Records for this exercise =>
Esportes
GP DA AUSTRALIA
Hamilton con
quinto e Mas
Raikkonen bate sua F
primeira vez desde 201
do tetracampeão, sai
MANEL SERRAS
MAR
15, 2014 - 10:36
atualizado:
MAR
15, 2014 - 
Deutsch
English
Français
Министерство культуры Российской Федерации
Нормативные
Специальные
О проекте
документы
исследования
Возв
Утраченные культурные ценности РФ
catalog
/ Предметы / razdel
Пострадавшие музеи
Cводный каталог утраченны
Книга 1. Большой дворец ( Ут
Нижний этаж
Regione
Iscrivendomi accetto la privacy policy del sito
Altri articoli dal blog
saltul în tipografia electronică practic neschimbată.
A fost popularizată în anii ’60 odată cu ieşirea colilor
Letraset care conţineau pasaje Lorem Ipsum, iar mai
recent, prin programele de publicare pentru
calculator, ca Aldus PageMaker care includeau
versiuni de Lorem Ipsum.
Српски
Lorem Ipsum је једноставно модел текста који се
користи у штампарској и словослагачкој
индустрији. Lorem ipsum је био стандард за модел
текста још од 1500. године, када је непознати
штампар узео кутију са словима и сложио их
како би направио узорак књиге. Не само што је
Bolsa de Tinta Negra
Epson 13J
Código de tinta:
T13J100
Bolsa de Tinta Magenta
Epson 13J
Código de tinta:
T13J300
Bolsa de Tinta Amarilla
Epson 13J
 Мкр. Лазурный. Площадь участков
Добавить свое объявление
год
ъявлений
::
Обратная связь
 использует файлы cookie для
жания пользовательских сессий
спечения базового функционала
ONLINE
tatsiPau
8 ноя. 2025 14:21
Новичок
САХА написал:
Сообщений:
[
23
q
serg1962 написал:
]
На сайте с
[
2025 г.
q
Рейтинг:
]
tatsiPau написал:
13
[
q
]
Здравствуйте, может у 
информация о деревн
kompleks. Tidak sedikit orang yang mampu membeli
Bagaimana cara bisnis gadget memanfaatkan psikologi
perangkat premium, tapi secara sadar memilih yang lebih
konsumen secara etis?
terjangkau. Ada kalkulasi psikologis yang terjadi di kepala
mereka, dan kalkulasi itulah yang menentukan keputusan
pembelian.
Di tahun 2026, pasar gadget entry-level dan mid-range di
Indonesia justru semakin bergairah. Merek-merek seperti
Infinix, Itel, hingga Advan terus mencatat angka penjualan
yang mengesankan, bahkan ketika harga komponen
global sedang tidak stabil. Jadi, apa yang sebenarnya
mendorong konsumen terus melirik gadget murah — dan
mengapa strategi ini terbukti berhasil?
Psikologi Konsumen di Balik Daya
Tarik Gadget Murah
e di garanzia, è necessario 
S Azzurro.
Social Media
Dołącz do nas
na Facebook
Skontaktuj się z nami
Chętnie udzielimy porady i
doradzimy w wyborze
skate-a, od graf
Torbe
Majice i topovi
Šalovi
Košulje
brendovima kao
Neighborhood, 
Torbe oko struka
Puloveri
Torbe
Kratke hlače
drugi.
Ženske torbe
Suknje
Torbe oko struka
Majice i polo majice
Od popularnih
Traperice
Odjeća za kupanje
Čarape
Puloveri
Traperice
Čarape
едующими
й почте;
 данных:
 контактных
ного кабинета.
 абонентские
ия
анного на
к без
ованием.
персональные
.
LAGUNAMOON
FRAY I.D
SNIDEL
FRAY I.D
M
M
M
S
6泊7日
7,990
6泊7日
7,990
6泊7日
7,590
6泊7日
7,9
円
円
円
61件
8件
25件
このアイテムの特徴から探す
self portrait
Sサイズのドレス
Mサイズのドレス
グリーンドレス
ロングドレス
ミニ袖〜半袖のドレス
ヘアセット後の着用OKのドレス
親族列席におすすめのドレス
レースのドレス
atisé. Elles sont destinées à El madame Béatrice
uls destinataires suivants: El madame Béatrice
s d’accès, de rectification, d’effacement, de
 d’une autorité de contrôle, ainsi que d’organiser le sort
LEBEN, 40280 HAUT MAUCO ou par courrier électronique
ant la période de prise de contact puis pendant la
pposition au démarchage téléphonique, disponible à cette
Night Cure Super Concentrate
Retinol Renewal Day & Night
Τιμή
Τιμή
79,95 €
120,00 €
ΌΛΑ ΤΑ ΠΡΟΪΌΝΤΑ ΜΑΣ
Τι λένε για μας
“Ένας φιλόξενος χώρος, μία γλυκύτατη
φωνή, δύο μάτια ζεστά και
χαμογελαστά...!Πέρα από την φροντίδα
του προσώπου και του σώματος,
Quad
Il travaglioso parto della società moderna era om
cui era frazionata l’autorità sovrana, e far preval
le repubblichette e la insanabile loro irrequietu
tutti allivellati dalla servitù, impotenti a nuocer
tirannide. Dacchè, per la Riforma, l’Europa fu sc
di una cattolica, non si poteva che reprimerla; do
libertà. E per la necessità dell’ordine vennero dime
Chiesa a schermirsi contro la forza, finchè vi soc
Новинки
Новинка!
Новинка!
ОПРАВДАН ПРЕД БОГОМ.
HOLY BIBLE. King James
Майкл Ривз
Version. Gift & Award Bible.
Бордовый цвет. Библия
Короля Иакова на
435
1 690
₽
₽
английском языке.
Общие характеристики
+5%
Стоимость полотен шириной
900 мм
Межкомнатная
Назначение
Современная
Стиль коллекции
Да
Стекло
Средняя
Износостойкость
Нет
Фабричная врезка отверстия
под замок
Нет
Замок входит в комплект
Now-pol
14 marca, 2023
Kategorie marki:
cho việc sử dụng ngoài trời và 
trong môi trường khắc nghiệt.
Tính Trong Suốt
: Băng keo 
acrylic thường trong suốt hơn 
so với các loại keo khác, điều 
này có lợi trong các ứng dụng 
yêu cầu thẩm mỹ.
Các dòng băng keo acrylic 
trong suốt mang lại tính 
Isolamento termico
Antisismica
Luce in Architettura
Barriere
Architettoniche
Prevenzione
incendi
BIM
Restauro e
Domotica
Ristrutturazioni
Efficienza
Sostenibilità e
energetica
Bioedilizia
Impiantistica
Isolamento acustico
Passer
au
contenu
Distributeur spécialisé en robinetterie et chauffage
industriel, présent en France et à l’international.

Required action => Substitute "Casa intelligente" for "Domotica" throughout the items above, and reproduce them with nothing else altered.

Output =>
Esportes
GP DA AUSTRALIA
Hamilton con
quinto e Mas
Raikkonen bate sua F
primeira vez desde 201
do tetracampeão, sai
MANEL SERRAS
MAR
15, 2014 - 10:36
atualizado:
MAR
15, 2014 - 
Deutsch
English
Français
Министерство культуры Российской Федерации
Нормативные
Специальные
О проекте
документы
исследования
Возв
Утраченные культурные ценности РФ
catalog
/ Предметы / razdel
Пострадавшие музеи
Cводный каталог утраченны
Книга 1. Большой дворец ( Ут
Нижний этаж
Regione
Iscrivendomi accetto la privacy policy del sito
Altri articoli dal blog
saltul în tipografia electronică practic neschimbată.
A fost popularizată în anii ’60 odată cu ieşirea colilor
Letraset care conţineau pasaje Lorem Ipsum, iar mai
recent, prin programele de publicare pentru
calculator, ca Aldus PageMaker care includeau
versiuni de Lorem Ipsum.
Српски
Lorem Ipsum је једноставно модел текста који се
користи у штампарској и словослагачкој
индустрији. Lorem ipsum је био стандард за модел
текста још од 1500. године, када је непознати
штампар узео кутију са словима и сложио их
како би направио узорак књиге. Не само што је
Bolsa de Tinta Negra
Epson 13J
Código de tinta:
T13J100
Bolsa de Tinta Magenta
Epson 13J
Código de tinta:
T13J300
Bolsa de Tinta Amarilla
Epson 13J
 Мкр. Лазурный. Площадь участков
Добавить свое объявление
год
ъявлений
::
Обратная связь
 использует файлы cookie для
жания пользовательских сессий
спечения базового функционала
ONLINE
tatsiPau
8 ноя. 2025 14:21
Новичок
САХА написал:
Сообщений:
[
23
q
serg1962 написал:
]
На сайте с
[
2025 г.
q
Рейтинг:
]
tatsiPau написал:
13
[
q
]
Здравствуйте, может у 
информация о деревн
kompleks. Tidak sedikit orang yang mampu membeli
Bagaimana cara bisnis gadget memanfaatkan psikologi
perangkat premium, tapi secara sadar memilih yang lebih
konsumen secara etis?
terjangkau. Ada kalkulasi psikologis yang terjadi di kepala
mereka, dan kalkulasi itulah yang menentukan keputusan
pembelian.
Di tahun 2026, pasar gadget entry-level dan mid-range di
Indonesia justru semakin bergairah. Merek-merek seperti
Infinix, Itel, hingga Advan terus mencatat angka penjualan
yang mengesankan, bahkan ketika harga komponen
global sedang tidak stabil. Jadi, apa yang sebenarnya
mendorong konsumen terus melirik gadget murah — dan
mengapa strategi ini terbukti berhasil?
Psikologi Konsumen di Balik Daya
Tarik Gadget Murah
e di garanzia, è necessario 
S Azzurro.
Social Media
Dołącz do nas
na Facebook
Skontaktuj się z nami
Chętnie udzielimy porady i
doradzimy w wyborze
skate-a, od graf
Torbe
Majice i topovi
Šalovi
Košulje
brendovima kao
Neighborhood, 
Torbe oko struka
Puloveri
Torbe
Kratke hlače
drugi.
Ženske torbe
Suknje
Torbe oko struka
Majice i polo majice
Od popularnih
Traperice
Odjeća za kupanje
Čarape
Puloveri
Traperice
Čarape
едующими
й почте;
 данных:
 контактных
ного кабинета.
 абонентские
ия
анного на
к без
ованием.
персональные
.
LAGUNAMOON
FRAY I.D
SNIDEL
FRAY I.D
M
M
M
S
6泊7日
7,990
6泊7日
7,990
6泊7日
7,590
6泊7日
7,9
円
円
円
61件
8件
25件
このアイテムの特徴から探す
self portrait
Sサイズのドレス
Mサイズのドレス
グリーンドレス
ロングドレス
ミニ袖〜半袖のドレス
ヘアセット後の着用OKのドレス
親族列席におすすめのドレス
レースのドレス
atisé. Elles sont destinées à El madame Béatrice
uls destinataires suivants: El madame Béatrice
s d’accès, de rectification, d’effacement, de
 d’une autorité de contrôle, ainsi que d’organiser le sort
LEBEN, 40280 HAUT MAUCO ou par courrier électronique
ant la période de prise de contact puis pendant la
pposition au démarchage téléphonique, disponible à cette
Night Cure Super Concentrate
Retinol Renewal Day & Night
Τιμή
Τιμή
79,95 €
120,00 €
ΌΛΑ ΤΑ ΠΡΟΪΌΝΤΑ ΜΑΣ
Τι λένε για μας
“Ένας φιλόξενος χώρος, μία γλυκύτατη
φωνή, δύο μάτια ζεστά και
χαμογελαστά...!Πέρα από την φροντίδα
του προσώπου και του σώματος,
Quad
Il travaglioso parto della società moderna era om
cui era frazionata l’autorità sovrana, e far preval
le repubblichette e la insanabile loro irrequietu
tutti allivellati dalla servitù, impotenti a nuocer
tirannide. Dacchè, per la Riforma, l’Europa fu sc
di una cattolica, non si poteva che reprimerla; do
libertà. E per la necessità dell’ordine vennero dime
Chiesa a schermirsi contro la forza, finchè vi soc
Новинки
Новинка!
Новинка!
ОПРАВДАН ПРЕД БОГОМ.
HOLY BIBLE. King James
Майкл Ривз
Version. Gift & Award Bible.
Бордовый цвет. Библия
Короля Иакова на
435
1 690
₽
₽
английском языке.
Общие характеристики
+5%
Стоимость полотен шириной
900 мм
Межкомнатная
Назначение
Современная
Стиль коллекции
Да
Стекло
Средняя
Износостойкость
Нет
Фабричная врезка отверстия
под замок
Нет
Замок входит в комплект
Now-pol
14 marca, 2023
Kategorie marki:
cho việc sử dụng ngoài trời và 
trong môi trường khắc nghiệt.
Tính Trong Suốt
: Băng keo 
acrylic thường trong suốt hơn 
so với các loại keo khác, điều 
này có lợi trong các ứng dụng 
yêu cầu thẩm mỹ.
Các dòng băng keo acrylic 
trong suốt mang lại tính 
Isolamento termico
Antisismica
Luce in Architettura
Barriere
Architettoniche
Prevenzione
incendi
BIM
Restauro e
Casa intelligente
Ristrutturazioni
Efficienza
Sostenibilità e
energetica
Bioedilizia
Impiantistica
Isolamento acustico
Passer
au
contenu
Distributeur spécialisé en robinetterie et chauffage
industriel, présent en France et à l’international.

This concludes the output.